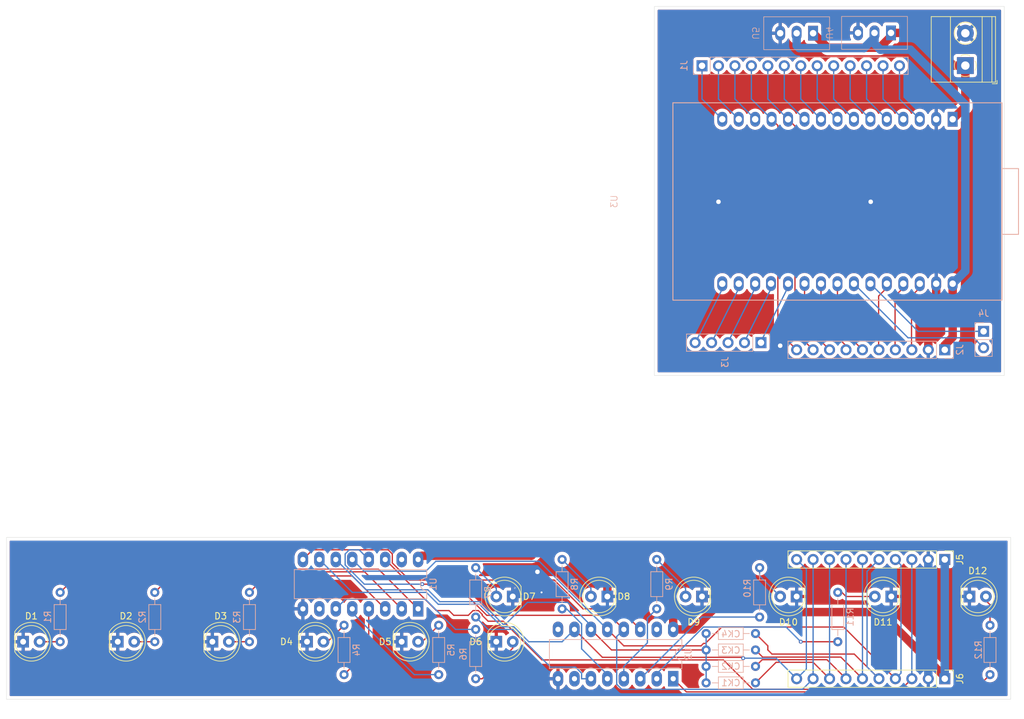
<source format=kicad_pcb>
(kicad_pcb
	(version 20240108)
	(generator "pcbnew")
	(generator_version "8.0")
	(general
		(thickness 1.6)
		(legacy_teardrops no)
	)
	(paper "A4")
	(layers
		(0 "F.Cu" signal)
		(31 "B.Cu" signal)
		(32 "B.Adhes" user "B.Adhesive")
		(33 "F.Adhes" user "F.Adhesive")
		(34 "B.Paste" user)
		(35 "F.Paste" user)
		(36 "B.SilkS" user "B.Silkscreen")
		(37 "F.SilkS" user "F.Silkscreen")
		(38 "B.Mask" user)
		(39 "F.Mask" user)
		(40 "Dwgs.User" user "User.Drawings")
		(41 "Cmts.User" user "User.Comments")
		(42 "Eco1.User" user "User.Eco1")
		(43 "Eco2.User" user "User.Eco2")
		(44 "Edge.Cuts" user)
		(45 "Margin" user)
		(46 "B.CrtYd" user "B.Courtyard")
		(47 "F.CrtYd" user "F.Courtyard")
		(48 "B.Fab" user)
		(49 "F.Fab" user)
		(50 "User.1" user)
		(51 "User.2" user)
		(52 "User.3" user)
		(53 "User.4" user)
		(54 "User.5" user)
		(55 "User.6" user)
		(56 "User.7" user)
		(57 "User.8" user)
		(58 "User.9" user)
	)
	(setup
		(stackup
			(layer "F.SilkS"
				(type "Top Silk Screen")
			)
			(layer "F.Paste"
				(type "Top Solder Paste")
			)
			(layer "F.Mask"
				(type "Top Solder Mask")
				(thickness 0.01)
			)
			(layer "F.Cu"
				(type "copper")
				(thickness 0.035)
			)
			(layer "dielectric 1"
				(type "core")
				(thickness 1.51)
				(material "FR4")
				(epsilon_r 4.5)
				(loss_tangent 0.02)
			)
			(layer "B.Cu"
				(type "copper")
				(thickness 0.035)
			)
			(layer "B.Mask"
				(type "Bottom Solder Mask")
				(thickness 0.01)
			)
			(layer "B.Paste"
				(type "Bottom Solder Paste")
			)
			(layer "B.SilkS"
				(type "Bottom Silk Screen")
			)
			(copper_finish "None")
			(dielectric_constraints no)
		)
		(pad_to_mask_clearance 0)
		(allow_soldermask_bridges_in_footprints no)
		(pcbplotparams
			(layerselection 0x00010fc_ffffffff)
			(plot_on_all_layers_selection 0x0000000_00000000)
			(disableapertmacros no)
			(usegerberextensions no)
			(usegerberattributes yes)
			(usegerberadvancedattributes yes)
			(creategerberjobfile yes)
			(dashed_line_dash_ratio 12.000000)
			(dashed_line_gap_ratio 3.000000)
			(svgprecision 4)
			(plotframeref no)
			(viasonmask no)
			(mode 1)
			(useauxorigin no)
			(hpglpennumber 1)
			(hpglpenspeed 20)
			(hpglpendiameter 15.000000)
			(pdf_front_fp_property_popups yes)
			(pdf_back_fp_property_popups yes)
			(dxfpolygonmode yes)
			(dxfimperialunits yes)
			(dxfusepcbnewfont yes)
			(psnegative no)
			(psa4output no)
			(plotreference yes)
			(plotvalue yes)
			(plotfptext yes)
			(plotinvisibletext no)
			(sketchpadsonfab no)
			(subtractmaskfromsilk no)
			(outputformat 1)
			(mirror no)
			(drillshape 1)
			(scaleselection 1)
			(outputdirectory "")
		)
	)
	(net 0 "")
	(net 1 "Net-(D1-A)")
	(net 2 "GND")
	(net 3 "Net-(D2-A)")
	(net 4 "Net-(D3-A)")
	(net 5 "Net-(D4-A)")
	(net 6 "Net-(D5-A)")
	(net 7 "Net-(D6-A)")
	(net 8 "Net-(D7-A)")
	(net 9 "Net-(D8-A)")
	(net 10 "Net-(D9-A)")
	(net 11 "Net-(D10-A)")
	(net 12 "Net-(D11-A)")
	(net 13 "/SRCLK_3")
	(net 14 "/SRCLK_4")
	(net 15 "/SHARED_DATA")
	(net 16 "/SHARED_OE")
	(net 17 "/SRCLK_1")
	(net 18 "/SHARED_RST")
	(net 19 "/SRCLK_2")
	(net 20 "/SHARED_RCLK")
	(net 21 "+3.3V")
	(net 22 "Net-(U1-QB)")
	(net 23 "Net-(U1-QC)")
	(net 24 "Net-(U1-QD)")
	(net 25 "Net-(U1-QE)")
	(net 26 "Net-(U1-QF)")
	(net 27 "Net-(U1-QG)")
	(net 28 "Net-(U2-QG)")
	(net 29 "Net-(U2-QF)")
	(net 30 "Net-(U2-QE)")
	(net 31 "Net-(U2-QD)")
	(net 32 "Net-(U2-QC)")
	(net 33 "Net-(U2-QB)")
	(net 34 "/SRCLK")
	(net 35 "unconnected-(U1-QA-Pad15)")
	(net 36 "Net-(U1-QH')")
	(net 37 "unconnected-(U1-QH-Pad7)")
	(net 38 "unconnected-(U2-QH-Pad7)")
	(net 39 "unconnected-(U2-QA-Pad15)")
	(net 40 "unconnected-(U2-QH'-Pad9)")
	(net 41 "+5V")
	(net 42 "Net-(J1-Pin_9)")
	(net 43 "Net-(J1-Pin_3)")
	(net 44 "Net-(J1-Pin_13)")
	(net 45 "Net-(J1-Pin_8)")
	(net 46 "Net-(J1-Pin_2)")
	(net 47 "Net-(J1-Pin_6)")
	(net 48 "Net-(J1-Pin_10)")
	(net 49 "Net-(J1-Pin_1)")
	(net 50 "Net-(J1-Pin_7)")
	(net 51 "Net-(J1-Pin_12)")
	(net 52 "Net-(J1-Pin_11)")
	(net 53 "Net-(J3-Pin_1)")
	(net 54 "Net-(J3-Pin_2)")
	(net 55 "Net-(J3-Pin_4)")
	(net 56 "Net-(J3-Pin_5)")
	(net 57 "Net-(J3-Pin_3)")
	(net 58 "Net-(J4-Pin_2)")
	(net 59 "Net-(J4-Pin_1)")
	(net 60 "Net-(D12-A)")
	(footprint "TerminalBlock_Phoenix:TerminalBlock_Phoenix_MKDS-1,5-2_1x02_P5.00mm_Horizontal" (layer "F.Cu") (at 260.985 29.13 90))
	(footprint "Connector_PinHeader_2.54mm:PinHeader_1x10_P2.54mm_Vertical" (layer "F.Cu") (at 257.81 105.41 -90))
	(footprint "LED_THT:LED_D5.0mm" (layer "F.Cu") (at 249.555 111.125 180))
	(footprint "LED_THT:LED_D5.0mm" (layer "F.Cu") (at 144.78 118.11))
	(footprint "LED_THT:LED_D5.0mm" (layer "F.Cu") (at 234.95 111.125 180))
	(footprint "LED_THT:LED_D5.0mm" (layer "F.Cu") (at 220.345 111.125 180))
	(footprint "LED_THT:LED_D5.0mm" (layer "F.Cu") (at 205.74 111.125 180))
	(footprint "LED_THT:LED_D5.0mm" (layer "F.Cu") (at 191.135 111.125 180))
	(footprint "LED_THT:LED_D5.0mm" (layer "F.Cu") (at 188.595 118.11))
	(footprint "LED_THT:LED_D5.0mm" (layer "F.Cu") (at 115.57 118.11))
	(footprint "LED_THT:LED_D5.0mm" (layer "F.Cu") (at 173.99 118.11))
	(footprint "Connector_PinHeader_2.54mm:PinHeader_1x10_P2.54mm_Vertical" (layer "F.Cu") (at 257.81 123.825 -90))
	(footprint "LED_THT:LED_D5.0mm" (layer "F.Cu") (at 159.385 118.11))
	(footprint "LED_THT:LED_D5.0mm" (layer "F.Cu") (at 261.62 111.125))
	(footprint "LED_THT:LED_D5.0mm" (layer "F.Cu") (at 130.175 118.11))
	(footprint "Converter_DCDC_4.7-10Vto3.3V:DCDC_4.7-10to3.3V_THT" (layer "B.Cu") (at 246.965 24.08 90))
	(footprint "Connector_PinSocket_2.54mm:PinSocket_1x05_P2.54mm_Vertical" (layer "B.Cu") (at 229.445 71.92 90))
	(footprint "Package_DIP:DIP-16_W7.62mm_LongPads" (layer "B.Cu") (at 176.53 113.03 90))
	(footprint "Connector_PinHeader_2.54mm:PinHeader_1x10_P2.54mm_Vertical" (layer "B.Cu") (at 257.81 73.025 90))
	(footprint "Resistor_THT:R_Axial_DIN0204_L3.6mm_D1.6mm_P7.62mm_Horizontal" (layer "B.Cu") (at 264.795 123.19 90))
	(footprint "Resistor_THT:R_Axial_DIN0204_L3.6mm_D1.6mm_P7.62mm_Horizontal" (layer "B.Cu") (at 165.1 123.19 90))
	(footprint "Resistor_THT:R_Axial_DIN0204_L3.6mm_D1.6mm_P7.62mm_Horizontal" (layer "B.Cu") (at 228.6 121.92 180))
	(footprint "Resistor_THT:R_Axial_DIN0204_L3.6mm_D1.6mm_P7.62mm_Horizontal" (layer "B.Cu") (at 179.705 123.19 90))
	(footprint "Resistor_THT:R_Axial_DIN0204_L3.6mm_D1.6mm_P7.62mm_Horizontal" (layer "B.Cu") (at 185.42 116.205 -90))
	(footprint "Resistor_THT:R_Axial_DIN0204_L3.6mm_D1.6mm_P7.62mm_Horizontal" (layer "B.Cu") (at 213.36 113.03 90))
	(footprint "Resistor_THT:R_Axial_DIN0204_L3.6mm_D1.6mm_P7.62mm_Horizontal" (layer "B.Cu") (at 198.755 113.03 90))
	(footprint "Resistor_THT:R_Axial_DIN0204_L3.6mm_D1.6mm_P7.62mm_Horizontal" (layer "B.Cu") (at 241.3 118.11 90))
	(footprint "Resistor_THT:R_Axial_DIN0204_L3.6mm_D1.6mm_P7.62mm_Horizontal" (layer "B.Cu") (at 121.285 110.49 -90))
	(footprint "Resistor_THT:R_Axial_DIN0204_L3.6mm_D1.6mm_P7.62mm_Horizontal" (layer "B.Cu") (at 150.495 110.49 -90))
	(footprint "Resistor_THT:R_Axial_DIN0204_L3.6mm_D1.6mm_P7.62mm_Horizontal" (layer "B.Cu") (at 229.235 114.3 90))
	(footprint "Package_DIP:DIP-16_W7.62mm_LongPads" (layer "B.Cu") (at 215.9 123.825 90))
	(footprint "ESP32_Nodemcu_devkit:ESP32_Nodemcu_devkit" (layer "B.Cu") (at 243.79 50.115 -90))
	(footprint "Resistor_THT:R_Axial_DIN0204_L3.6mm_D1.6mm_P7.62mm_Horizontal" (layer "B.Cu") (at 228.6 124.46 180))
	(footprint "Resistor_THT:R_Axial_DIN0204_L3.6mm_D1.6mm_P7.62mm_Horizontal"
		(layer "B.Cu")
		(uuid "a508094f-f99d-42e1-b962-d18b4d56745f")
		(at 135.89 110.49 -90)
		(descr "Resistor, Axial_DIN0204 series, Axial, Horizontal, pin pitch=7.62mm, 0.167W, length*diameter=3.6*1.6mm^2, http://cdn-reichelt.de/documents/datenblatt/B400/1_4W%23YAG.pdf")
		(tags "Resistor Axial_DIN0204 series Axial Horizontal pin pitch 7.62mm 0.167W length 3.6mm diameter 1.6mm")
		(property "Reference" "R2"
			(at 3.81 1.92 90)
			(layer "B.SilkS")
			(uuid "95037c27-0e2b-4669-a620-b75c1a86395e")
			(effects
				(font
					(size 1 1)
					(thickness 0.15)
				)
				(justify mirror)
			)
		)
		(property "Value" "R"
			(at 3.81 -1.92 90)
			(layer "B.Fab")
			(uuid "a40b3d04-49ec-4045-b77b-b8628ed8b83d")
			(effects
				(font
					(size 1 1)
					(thickness 0.15)
				)
				(justify mirror)
			)
		)
		(property "Footprint" "Resistor_THT:R_Axial_DIN0204_L3.6mm_D1.6mm_P7.62mm_Horizontal"
			(at 0 0 90)
			(unlocked yes)
			(layer "B.Fab")
			(hide yes)
			(uuid "e6c7f96c-edc6-41a6-a438-39285a29f666")
			(effects
				(font
					(size 1.27 1.27)
					(thickness 0.15)
				)
				(justify mirror)
			)
		)
		(property "Datasheet" ""
			(at 0 0 90)
			(unlocked yes)
			(layer "B.Fab")
			(hide yes)
			(uuid "e5a32f99-a2a3-4f04-9025-a992ecb963b0")
			(effects
				(font
					(size 1.27 1.27)
					(thickness 0.15)
				)
				(justify mirror)
			)
		)
		(property "Description" "Resistor"
			(at 0 0 90)
			(unlocked yes)
			(layer "B.Fab")
			(hide yes)
			(uuid "2f43df85-f4f0-4c08-b84d-dd9cc22cdb13")
			(effects
				(font
					(size 1.27 1.27)
					(thickness 0.15)
				)
				(justify mirror)
			)
		)
		(property ki_fp_filters "R_*")
		(path "/f1472487-932f-4399-abc7-18969574d5da")
		(sheetname "Root")
		(sheetfile "stib_display.kicad_sch")
		(attr through_hole)
		(fp_line
			(start 1.89 0.92)
			(end 5.73 0.92)
			(stroke
				(width 0.12)
				(type solid)
			)
			(layer "B.SilkS")
			(uuid "71fb26e5-3ccd-4aeb-af58-5f9b33d61d14")
		)
		(fp_line
			(start 5.73 0.92)
			(end 5.73 -0.92)
			(stroke
				(width 0.12)
				(type solid)
			)
			(layer "B.SilkS")
			(uuid "94a4036d-2a14-45d7-b1ac-31c3a1fe50a5")
		)
		(fp_line
			(start 1.89 0)
			(end 0.94 0)
			(stroke
				(width 0.12)
				(type solid)
			)
			(layer "B.SilkS")
			(uuid "c96e6823-5030-43bc-a7ae-9ea4e87e46c5")
		)
		(fp_line
			(start 5.73 0)
			(end 6.68 0)
			(stroke
				(width 0.12)
				(type solid)
			)
			(layer "B.SilkS")
			(uuid "1daae215-4600-42e5-9067-ee781e1433b9")
		)
		(fp_line
			(start 1.89 -0.92)
			(end 1.89 0.92)
			(stroke
				(width 0.12)
				(type solid)
			)
			(layer "B.SilkS")
			(uuid "4f43c9ad-d6f9-481f-8cb9-6f0bae82229d")
		)
		(fp_line
			(start 5.73 -0.92)
			(end 1.89 -0.92)
			(stroke
				(width 0.12)
				(type solid)
			)
			(layer "B.SilkS")
			(uuid "a3bbb8db-1c9f-47de-9bd9-b64371630847")
		)
		(fp_line
			(start -0.95 1.05)
			(end 8.57 1.05)
			(stroke
				(width 0.05)
				(type solid)
			)
			(layer "B.CrtYd")
			(uuid "d2ea00cc-f9f4-4692-9463-7bb88c79ee5b")
		)
		(fp_line
			(start 8.57 1.05)
			(end 8.57 -1.05)
			(stroke
				(width 0.05)
				(type solid)
			)
			(layer "B.CrtYd")
			(uuid "eb45e48a-9b9c-4871-886f-ab4514211a49")
		)
		(fp_line
			(start -0.95 -1.05)
			(end -0.95 1.05)
			(stroke
				(width 0.05)
				(type solid)
			)
			(layer "B.CrtYd")
			(uuid "1e866941-f95b-46d0-a37b-d938633f0cc6")
		)
		(fp_line
			(start 8.57 -1.05)
			(end -0.95 -1.05)
			(stroke
				(width 0.05)
				(type solid)
			)
			(layer "B.CrtYd")
			(uuid "17bd68c3-2be1-4d6b-aeb8-68e84a1b6860")
		)
		(fp_line
			(start 2.01 0.8)
			(end 5.61 0.8)
			(stroke
				(width 0.1)
				(type solid)
			)
			(layer "B.Fab")
			(uuid "400c70ac-8f38-4d5f-964b-67bed473c364")
		)
		(fp_line
			(start 5.61 0.8)
			(end 5.61 -0.8)
			(stroke
				(width 0.1)
				(type solid)
			)
			(layer "B.Fab")
			(uuid "79ef668a-b79e-47be-9337-a7db304dfa13")
		)
		(fp_line
			(start 2.01 0)
			(end 0 0)
			(stroke
				(width 0.1)
				(type solid)
			)
			(layer "B.Fab")
			(uuid "bdc24cf2-8148-485f-9d07-39f1746b352d")
		)
		(fp_line
			(start 5.61 0)
			(end 7.62 0)
			(stroke
				(width 0.1)
				(type solid)
			)
			(layer "B.Fab")
			(uuid "ac1608fa-1e59-4960-9
... [464858 chars truncated]
</source>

════

The problem: Out of the preceding entries, pull each line that contains the word "length".

Result for this task:
		(descr "Resistor, Axial_DIN0204 series, Axial, Horizontal, pin pitch=7.62mm, 0.167W, length*diameter=3.6*1.6mm^2, http://cdn-reichelt.de/documents/datenblatt/B400/1_4W%23YAG.pdf")
		(tags "Resistor Axial_DIN0204 series Axial Horizontal pin pitch 7.62mm 0.167W length 3.6mm diameter 1.6mm")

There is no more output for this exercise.